▶ Problem statement:
Reproduce the text of each item below verbatim, leaving out the pictures.

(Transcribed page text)
== Segment start ==
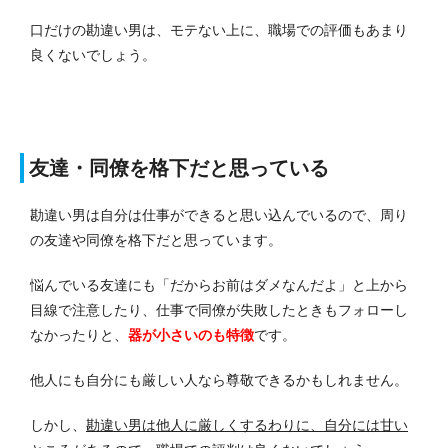
口だけの勘違い男は、モテない上に、職場での評価もあまり
良くないでしょう。
友達・同僚を格下だと思っている
勘違い男は自分は仕事ができると思い込んでいるので、周り
の友達や同僚を格下だと思っています。
悩んでいる友達にも「だからお前はダメなんだよ」と上から
目線で注意したり、仕事で同僚が失敗したときもフォローし
なかったりと、
器が小さいのも特徴
です。
他人にも自分にも厳しい人なら尊敬できるかもしれません。
しかし、
勘違い男は他人に厳しくするわりに、自分には甘い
== Segment end ==
▶ Answer:
口だけの勘違い男は、モテない上に、職場での評価もあまり
良くないでしょう。
友達・同僚を格下だと思っている
勘違い男は自分は仕事ができると思い込んでいるので、周り
の友達や同僚を格下だと思っています。
悩んでいる友達にも「だからお前はダメなんだよ」と上から
目線で注意したり、仕事で同僚が失敗したときもフォローし
なかったりと、
器が小さいのも特徴
です。
他人にも自分にも厳しい人なら尊敬できるかもしれません。
しかし、
勘違い男は他人に厳しくするわりに、自分には甘い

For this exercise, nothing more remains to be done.